Nice introduction. Chapters 1 and 3.1 are mandatory reading for most of what we do. - J. W. Negele and H. Orland: Quantum Many-particle Systems,
Writing
A B.Sc. thesis should not be too long. Aim for 12 – 20 pages.
The intended audience is past you, before you started the work (i.e., you should document what you have learned).
A good structure for a thesis (or paper) is:
- Introduction: where you summarize what was known a priori, i.e., where things stood before your work. You should:
- embed your topic in a wider scientific concept ("zoom in" to your problem)
- describe the problem and why it is interesting
- what attempts have been made before
- System and Method: document the system and which methods and techniques you have used in tackling the problem. Resist any temptation to write a textbook, instead heavily cite appropriate sources! You should give the minimum information needed to understand the results, no more, but also no less. You should:
- describe the system under study, and the relevant properties needed;
- give definitions of all the quantities that are measured/computed;
- expose the method used to measure/compute these quantites.

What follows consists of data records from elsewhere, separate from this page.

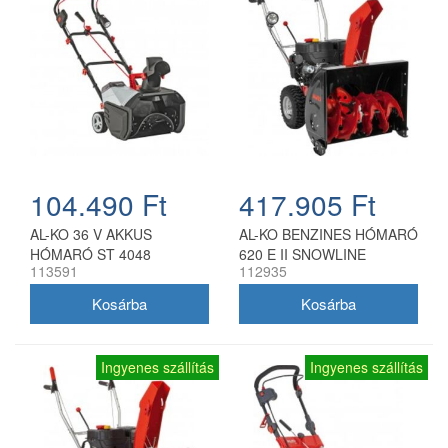
104.490 Ft
417.905 Ft
AL-KO 36 V AKKUS
AL-KO BENZINES HÓMARÓ
HÓMARÓ ST 4048
620 E II SNOWLINE
113591
112935
Ingyenes szállítás
Ingyenes szállítás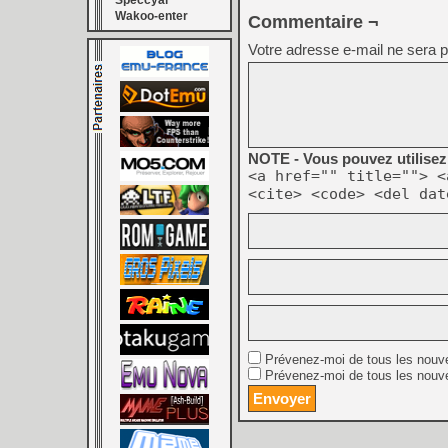
Speccyal
Wakoo-enter
Commentaire ¬
Votre adresse e-mail ne sera p
NOTE - Vous pouvez utilisez 
<a href="" title=""> <
<cite> <code> <del dat
Prévenez-moi de tous les nouv
Prévenez-moi de tous les nouve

- Results and Discussion: the main part of your work. Give enough evidence for supporting your conclusions, but do not include irrelevant info. You should:
- make high-quality figures/tables for your results. Each figure should have a long caption summarizing again which quantities have been plotted for which setup and obtained with which method.
- describe what you are seeing in each figure in the text
- discuss what these results mean in the text.
- Conclusions and Outlook: where you summarize what is now known a posteriori, i.e., where things after your work. Describe:
- What new things have you learned from your work,
- How these conclusions agree or disagree with previous or related work,
- which new questions arise from your work and are interesting topics for follow-up studies
Technical discussions, codes, parameter dumps, tangential observations go into appendices.
The abstract is a short version of each of these parts. Life hack: abstract = all of the parts above, each one condensed into 1-2 sentences. An abstract must be specific: e.g., "we observe a X% increase in quantity Y for system Z", not "we observe a significant increase in relevant quantities".
Do not start from the introduction, start writing the results section first.